- _Short task_: Can you reproduce, word for word and with nothing else, the lines of the records below, starting at the line containing "family: Asteraceae" and ending at the line containing "scientific name: Limeum africanum", with both of those lines included?

# Recorded information start

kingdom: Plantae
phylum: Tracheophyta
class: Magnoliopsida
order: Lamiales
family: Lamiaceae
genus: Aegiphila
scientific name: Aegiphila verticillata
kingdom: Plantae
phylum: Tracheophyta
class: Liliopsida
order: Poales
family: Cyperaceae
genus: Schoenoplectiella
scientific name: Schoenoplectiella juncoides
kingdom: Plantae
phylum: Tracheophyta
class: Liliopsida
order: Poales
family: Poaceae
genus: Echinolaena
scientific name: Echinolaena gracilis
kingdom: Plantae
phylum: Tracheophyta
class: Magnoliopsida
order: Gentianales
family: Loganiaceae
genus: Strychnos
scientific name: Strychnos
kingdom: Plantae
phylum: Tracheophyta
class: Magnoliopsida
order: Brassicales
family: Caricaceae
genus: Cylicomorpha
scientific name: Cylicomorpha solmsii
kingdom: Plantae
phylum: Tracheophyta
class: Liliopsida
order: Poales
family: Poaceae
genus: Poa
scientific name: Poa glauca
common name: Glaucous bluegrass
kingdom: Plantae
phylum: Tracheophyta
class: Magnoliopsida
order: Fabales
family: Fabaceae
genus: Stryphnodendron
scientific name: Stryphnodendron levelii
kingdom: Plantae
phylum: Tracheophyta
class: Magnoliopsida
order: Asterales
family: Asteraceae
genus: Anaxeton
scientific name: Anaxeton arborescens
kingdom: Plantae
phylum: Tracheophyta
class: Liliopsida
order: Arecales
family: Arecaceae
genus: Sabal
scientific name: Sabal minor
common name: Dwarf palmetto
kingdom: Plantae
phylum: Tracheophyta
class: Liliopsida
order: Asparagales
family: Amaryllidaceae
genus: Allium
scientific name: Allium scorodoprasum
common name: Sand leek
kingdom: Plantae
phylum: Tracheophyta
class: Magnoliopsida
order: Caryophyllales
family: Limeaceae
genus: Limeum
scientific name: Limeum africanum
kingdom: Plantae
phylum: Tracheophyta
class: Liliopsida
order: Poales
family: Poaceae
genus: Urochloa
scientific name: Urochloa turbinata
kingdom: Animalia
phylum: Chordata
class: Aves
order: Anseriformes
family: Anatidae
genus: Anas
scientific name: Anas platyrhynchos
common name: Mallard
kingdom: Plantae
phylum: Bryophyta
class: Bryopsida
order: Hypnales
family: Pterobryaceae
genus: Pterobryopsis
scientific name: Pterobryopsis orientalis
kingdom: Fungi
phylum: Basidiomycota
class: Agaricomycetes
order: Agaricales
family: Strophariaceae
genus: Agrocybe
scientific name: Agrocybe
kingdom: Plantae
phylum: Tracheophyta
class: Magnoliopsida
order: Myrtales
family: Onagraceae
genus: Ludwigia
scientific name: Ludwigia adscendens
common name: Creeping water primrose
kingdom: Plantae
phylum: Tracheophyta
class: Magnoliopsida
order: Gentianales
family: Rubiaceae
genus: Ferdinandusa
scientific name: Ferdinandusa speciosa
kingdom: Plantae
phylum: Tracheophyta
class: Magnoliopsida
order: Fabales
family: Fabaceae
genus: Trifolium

# Recorded information end

- _Result for this task_:
family: Asteraceae
genus: Anaxeton
scientific name: Anaxeton arborescens
kingdom: Plantae
phylum: Tracheophyta
class: Liliopsida
order: Arecales
family: Arecaceae
genus: Sabal
scientific name: Sabal minor
common name: Dwarf palmetto
kingdom: Plantae
phylum: Tracheophyta
class: Liliopsida
order: Asparagales
family: Amaryllidaceae
genus: Allium
scientific name: Allium scorodoprasum
common name: Sand leek
kingdom: Plantae
phylum: Tracheophyta
class: Magnoliopsida
order: Caryophyllales
family: Limeaceae
genus: Limeum
scientific name: Limeum africanum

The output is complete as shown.